By Maureen Farrell And Liz Hoffman 

In bidding wars like the one that has developed over Salix Pharmaceuticals Ltd., whoever offers the most usually wins. Determining who's the high bidder in this case may be easier said than done, however.

Endo International PLC on Wednesday swooped in with a $175-a-share takeover offer for Salix, seeking to upend the company's $158-a-share previously agreed deal to be bought by Valeant Pharmaceuticals International Inc.

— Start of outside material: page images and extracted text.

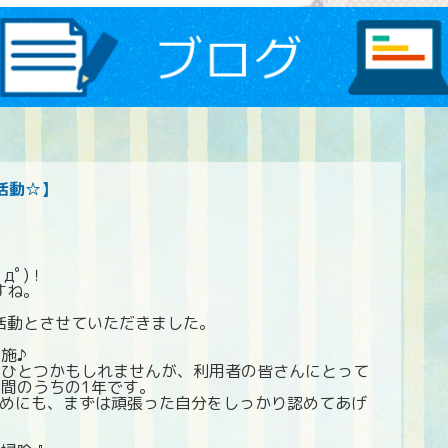
活動☆】
дﾟ)！
すね。
活動とさせていただきました。
施♪
のひとつかもしれませんが、利用者の皆さんにとって
間のうちの1年です。
ためにも、まずは頑張った自分をしっかり認めてあげ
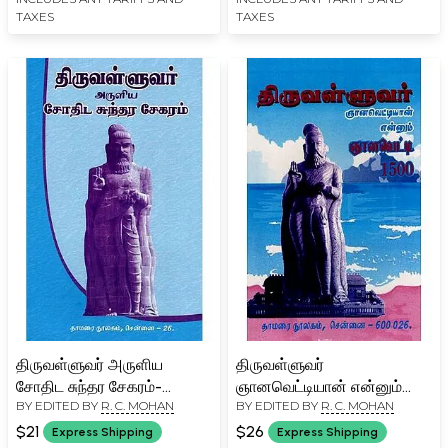
TAXES
TAXES
திருவள்ளுவர் அருளிய
திருவள்ளுவர்
சோதிட சுந்தர சேகரம்-
ஞானவெட்டியான் என்னும்
BY EDITED BY
R. C. MOHAN
BY EDITED BY
R. C. MOHAN
Thiruvalluval Aruliya
ஞானவெட்டி1500-
Sothida Sunthara
Thiruvalluvar
$21
$26
Express Shipping
Express Shipping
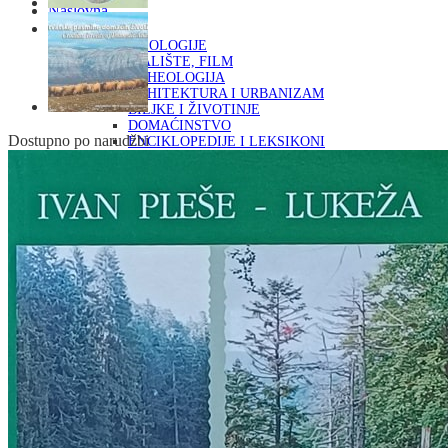
Naslovna
KNJIGE
OD ARHEOLOGIJE
DO KAZALIŠTE, FILM
ARHEOLOGIJA
ARHITEKTURA I URBANIZAM
BILJKE I ŽIVOTINJE
DOMAĆINSTVO
Dostupno po narudžbi
ENCIKLOPEDIJE I LEKSIKONI
ETNOLOGIJA
FILOZOFIJA, SOCIOLOGIJA, ANTROPOLOGIJA
FOTOGRAFIJA
GLAZBENA UMJETNOST
KAZALIŠTE, FILM
OD KNJIŽEVNOST
DO RELIGIJA
KNJIŽEVNOST
LIKOVNA UMJETNOST
LJEKOVITO BILJE I ZDRAVLJE
MITOLOGIJA
POVIJEST I PUBLICISTIKA
PRIRODNE ZNANOSTI
PSIHOLOGIJA, POPULARNA PSIHOLOGIJA,
ALTERNATIVA
RAZNO
RELIGIJA
OD RJEČNIKA
DO ZEMLJOVIDA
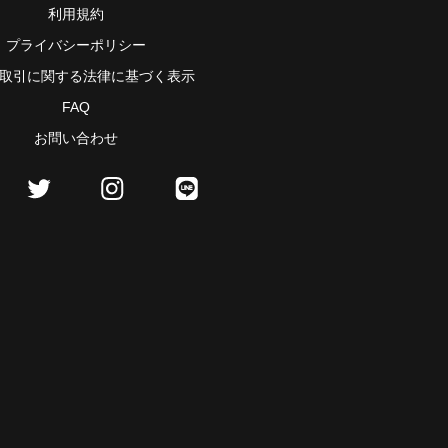
利用規約
プライバシーポリシー
取引に関する法律に基づく表示
FAQ
お問い合わせ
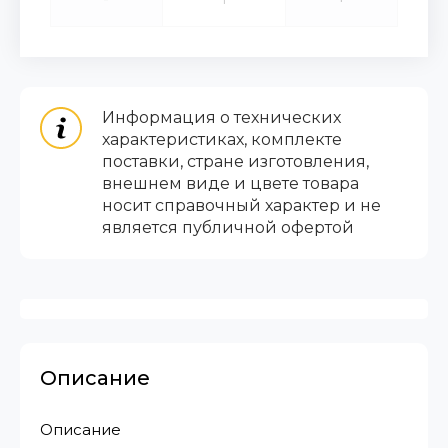
Информация о технических
характеристиках, комплекте
поставки, стране изготовления,
внешнем виде и цвете товара
носит справочный характер и не
является публичной офертой
Описание
Описание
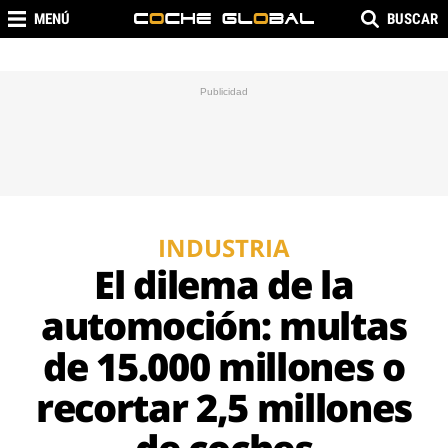
MENÚ
BUSCAR
INDUSTRIA
El dilema de la
automoción: multas
de 15.000 millones o
recortar 2,5 millones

While Endo's offer was 11% higher than Valeant's, there is a crucial difference that complicates comparisons between the two. About 75% of Endo's bid is in stock, while Valeant's is all-cash. The means the value of Endo's offer will fluctuate as its stock moves, while Valeant's remains fixed--until and unless it is raised.

So far, that seems to have worked in Endo's favor. A 3% bump in the Irish company's stock Thursday boosted the value of its offer to about $177 a share.

It is perhaps no accident that $175 is the price Endo chose for its topping bid. That is the share price Allergan Inc. indicated last fall it was willing to pay for Salix when the two companies were in talks to combine. Salix asked for more, Allergan balked, and Salix later was forced to accept $17 a share less from Valeant. Taking the latest Endo bid would let Salix's board get back to $175--and possibly higher.

The fact that Endo's offer has a big stock component cuts both ways, of course, as any declines in its share price would eat into its offer.

Still, investors are betting that Valeant will need to raise its bid if it wants to hold on to the deal. Salix shares closed at just over $170 apiece Thursday, indicating investors see a deal with Valeant at $158 as a remote possibility now.

Valeant will surely be watching Endo's stock price closely as it decides on its next move.

One thing working in the Canadian company's favor is its sheer size: Valeant has a market value of $64 billion, more than four times that of Endo. Evercore ISI analyst Umer Raffat reckons that Valeant can match Endo's bid and "make the math work financially." Valeant could also add stock to its offer, of course.

To be sure, price isn't the only consideration; certainty of closing is important, too. Unlike Valeant's bid, Endo's would require shareholder votes at both companies--a risk factor Salix will no doubt weigh in deliberations.